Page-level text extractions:

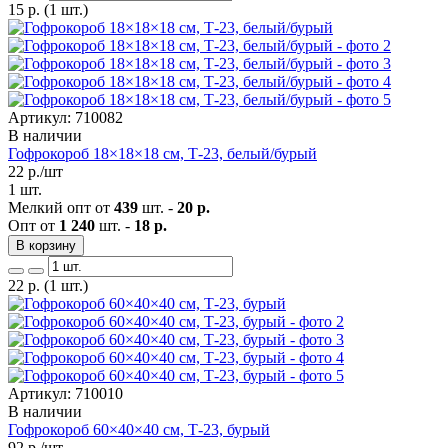
15
р.
(1 шт.)
Артикул: 710082
В наличии
Гофрокороб 18×18×18 см, Т-23, белый/бурый
22
р./шт
1 шт.
Мелкий опт от
439
шт. -
20 р.
Опт от
1 240
шт. -
18 р.
В корзину
22
р.
(1 шт.)
Артикул: 710010
В наличии
Гофрокороб 60×40×40 см, Т-23, бурый
92
р./шт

> **Problem details**:
From the material above, pull out every line containing the string "бурый" and copy each one unchanged.

> **Answer for this exercise**:
Гофрокороб 18×18×18 см, Т-23, белый/бурый
Гофрокороб 60×40×40 см, Т-23, бурый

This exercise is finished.